- Origin: Cambridgeshire, England
- Genres: Pop, Rock, Indie, Electronic
- Years active: 2005-Present
- Label: Rrratle Records
- Members: Jaime Randall James Cuthbert Tom Wilkes
- Past members: Matthew Bunnage Tom Allerton Rob Barr

= Linda's Nephew =

Band from Cambridgeshire, England

Linda's Nephew is a band from Cambridgeshire, England. The band consists of Jaime Randall (vocals and guitars), James Cuthbert (vocals and keyboards) and Tom Wilkes (drums).

==Biography==
Originally a 4-piece cover band, Linda's Nephew was formed after Randall, Cuthbert, and previous members Matthew Bunnage and Tom Allerton met in a music lesson at St. Peter's Secondary School, Huntingdon. The band's current incarnation was formed towards the end of 2005.

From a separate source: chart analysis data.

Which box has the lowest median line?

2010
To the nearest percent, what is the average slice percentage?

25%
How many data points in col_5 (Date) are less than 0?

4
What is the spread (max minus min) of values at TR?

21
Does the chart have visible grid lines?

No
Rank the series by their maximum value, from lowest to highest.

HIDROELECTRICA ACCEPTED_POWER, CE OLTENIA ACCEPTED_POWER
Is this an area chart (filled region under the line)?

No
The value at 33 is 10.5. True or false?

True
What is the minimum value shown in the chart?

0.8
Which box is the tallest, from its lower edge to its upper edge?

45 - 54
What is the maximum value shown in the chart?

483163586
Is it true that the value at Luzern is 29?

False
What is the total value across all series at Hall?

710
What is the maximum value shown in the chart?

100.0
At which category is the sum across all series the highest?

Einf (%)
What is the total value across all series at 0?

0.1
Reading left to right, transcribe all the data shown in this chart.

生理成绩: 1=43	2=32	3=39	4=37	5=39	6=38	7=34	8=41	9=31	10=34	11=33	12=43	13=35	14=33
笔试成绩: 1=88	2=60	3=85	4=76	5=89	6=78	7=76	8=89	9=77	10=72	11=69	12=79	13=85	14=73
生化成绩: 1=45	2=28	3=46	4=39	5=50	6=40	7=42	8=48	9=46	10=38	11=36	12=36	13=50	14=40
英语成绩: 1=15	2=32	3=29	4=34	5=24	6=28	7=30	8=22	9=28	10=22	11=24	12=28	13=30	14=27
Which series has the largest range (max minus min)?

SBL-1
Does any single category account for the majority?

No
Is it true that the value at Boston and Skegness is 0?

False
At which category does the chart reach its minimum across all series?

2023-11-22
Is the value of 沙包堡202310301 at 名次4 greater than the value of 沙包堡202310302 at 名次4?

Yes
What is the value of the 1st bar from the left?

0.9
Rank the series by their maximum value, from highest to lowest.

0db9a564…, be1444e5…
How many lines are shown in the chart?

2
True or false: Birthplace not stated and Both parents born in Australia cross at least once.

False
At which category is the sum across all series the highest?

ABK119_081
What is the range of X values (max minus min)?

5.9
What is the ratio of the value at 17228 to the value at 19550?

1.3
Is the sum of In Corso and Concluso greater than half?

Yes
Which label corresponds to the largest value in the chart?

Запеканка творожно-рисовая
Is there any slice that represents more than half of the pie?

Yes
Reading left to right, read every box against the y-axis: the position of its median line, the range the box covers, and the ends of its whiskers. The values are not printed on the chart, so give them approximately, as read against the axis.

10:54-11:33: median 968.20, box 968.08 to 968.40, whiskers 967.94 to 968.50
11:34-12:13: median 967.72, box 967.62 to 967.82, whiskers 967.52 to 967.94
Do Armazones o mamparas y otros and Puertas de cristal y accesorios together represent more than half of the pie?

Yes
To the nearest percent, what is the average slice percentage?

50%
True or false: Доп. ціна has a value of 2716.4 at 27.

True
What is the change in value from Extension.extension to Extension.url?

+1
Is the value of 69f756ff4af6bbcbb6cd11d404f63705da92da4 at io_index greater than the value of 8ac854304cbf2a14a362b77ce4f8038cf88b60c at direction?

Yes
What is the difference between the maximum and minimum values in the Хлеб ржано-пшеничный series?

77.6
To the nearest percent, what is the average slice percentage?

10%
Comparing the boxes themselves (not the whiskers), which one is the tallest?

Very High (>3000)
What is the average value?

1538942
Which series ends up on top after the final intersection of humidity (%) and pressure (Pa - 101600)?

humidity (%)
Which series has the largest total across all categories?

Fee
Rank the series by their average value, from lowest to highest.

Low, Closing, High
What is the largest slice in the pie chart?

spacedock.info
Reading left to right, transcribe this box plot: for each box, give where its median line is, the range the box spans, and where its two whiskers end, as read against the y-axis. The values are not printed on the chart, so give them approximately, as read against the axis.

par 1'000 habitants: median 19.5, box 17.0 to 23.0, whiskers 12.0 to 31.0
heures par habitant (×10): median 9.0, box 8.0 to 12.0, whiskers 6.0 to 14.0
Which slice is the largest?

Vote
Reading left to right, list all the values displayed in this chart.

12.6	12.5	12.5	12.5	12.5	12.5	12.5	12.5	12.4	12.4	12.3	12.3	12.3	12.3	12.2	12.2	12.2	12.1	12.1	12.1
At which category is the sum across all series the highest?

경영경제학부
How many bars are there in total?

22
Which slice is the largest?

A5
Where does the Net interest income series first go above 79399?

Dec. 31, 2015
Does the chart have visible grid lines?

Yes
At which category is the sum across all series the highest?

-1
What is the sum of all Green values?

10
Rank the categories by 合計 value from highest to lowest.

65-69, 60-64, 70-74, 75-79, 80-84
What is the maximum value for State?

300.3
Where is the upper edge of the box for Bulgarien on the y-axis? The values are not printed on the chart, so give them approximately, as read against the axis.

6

2006 saw the band being featured in the Radar section of NME and the band's song 'Not Enough Forward Planning' earned the honour of being Steve Lamacq's demo of the week on his 'In New Music We Trust' show on BBC Radio 1

The band toured extensively throughout England in 2007 and 2008, playing house parties and supporting Enter Shikari, The Dykeenies, I Was a Cub Scout, Rolo Tomassi and oddly, From The Jam.

The song 'Michael Barrymore' was played by Kissy Sell Out in the summer of 2008 on his 'In New DJs We Trust' on Radio 1 and the band was named Unsigned Band of the Month for June.

Jaime joined Look See Proof as keyboardist and vocalist in August 2008.

==Discography==
===EP===
Bear - CD

1. Health Challenged, Survival Impaired

2. Goddamnit, Leroy

3. Michael Barrymore Counted To Seven. Then It Ended.